Your Letter to Mr. Brown was immediately delivered;—that to Colonel Kirbey is returned to you, & whose death I presume you have by this time been informed of.—

Mr. Brown has mentioned to me his Intention to decline serving either as Judge or Secretary; the Salary is not sufficient to support him comfortably, and finding a great opening at the Bar, he thinks it his duty to pursue his profession, and the more so, since his private Resources are too limited to justify any sacrifices.—I regret the resignation of Mr.

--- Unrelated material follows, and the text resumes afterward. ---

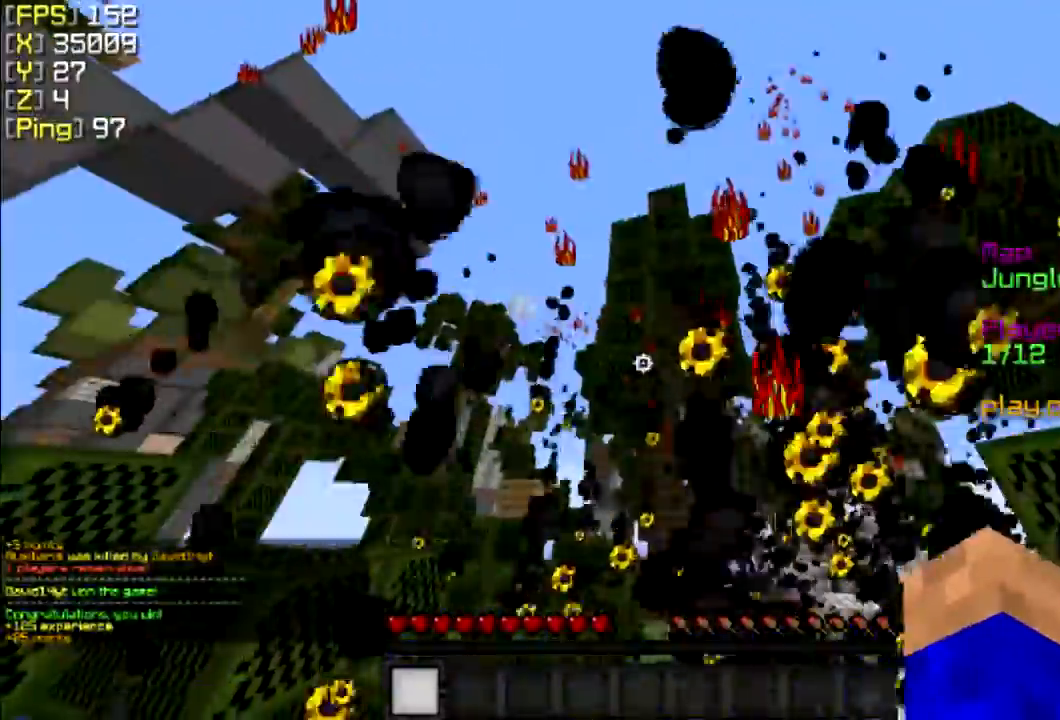
{"keys": [], "mouse": [], "events": []}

Brown; in any Character his services would have been Valuable, but his knowledge of the Law & of the Languages, would have rendered him an acquisition to the Territorial Bench.—The sudden introduction of our Languages into Louisiana has indeed subjected the Citizens to considerable Inconvenience and given rise to much discontent;—Exertions were made to remedy this Inconvenience—In the Court of Pleas which was established during the temporary Government, the Records were kept in French and English, & in the selection of Justices, the possession of the two Languages was considered by me as “having great weight against other qualifications.”—In the Governor’s Court, an Interpreter of Talents was always present, and the Clerk of the Court from his knowledge of the French was enabled to transact (satisfactorily) to any business relating to his Department.—But the circumstance of the Supreme Judge having but a very incorrect knowledge of the French was embarrassing to him & inconvenient to the Suiters.—

The organization of the Council has relieved me from much anxiety, & the Care and prudence with which they act, afford me great satisfaction.

I am fearful of sudden Innovation, and therefore strongly advise the gradual introduction of the American System of Jurisprudence.—The Council have already determined that the Laws should be printed in french & English; In the latter however, the Laws are to be passed, but Official translations thereof are to be made, & this I presume will be satisfactory.

Doctor Sibley will probably decline serving as a counsillor; he is a great supporter of the Memorial, & conserves the present provisional Government.

I shall not be mortified, at the Doctor’s declining; his late appointment as a Surgeon in the Army occasioned his Character to be investigated, & I have learned from correct sources that his Conduct in Life has been such, as to render him unworthy of Confidence;—The other blank Commission you forwarded me, shall be filled with great care, & in my selection I shall be governed by the considerations you have suggested. It is however a difficult task to select councillors from among the ancient Louisianians; a few will decline from party motives;—some from a distrust of their Talents, & others from a fear of being abused in the Papers. The press here is an object of Terror, & its licensiousness, the Constant topic of Conversation among the Louisianians. Of late the Livingston & Clark party have attacked my past & present administration with great maleveolence, and it is expected that the Council in their turn will be the victims of Calumny.—I have nearly completed a Copy of my official Journal during the temperary Government; It shall be forwarded to the Secretary of State as soon as possible, and if any of the Charges exhibited against me by anonimous Writers, should be deemed worthy of Notice, I must refer you for my defence to that Journal.—

With my best wishes for your happiness—

I have the honor to be with great respect Your faithful friend

William C. C. Claiborne

P.S. I have enclosed you a publication which was to have appeared in the Orleans Gazette; but which the Editor at my request has suspended—It relates to Doctor Sibley, & I have read it with regret & astonishment.—I had always supposed Doctor Sibley a Man of reputation & as such I mentioned him to you in one of my Letters.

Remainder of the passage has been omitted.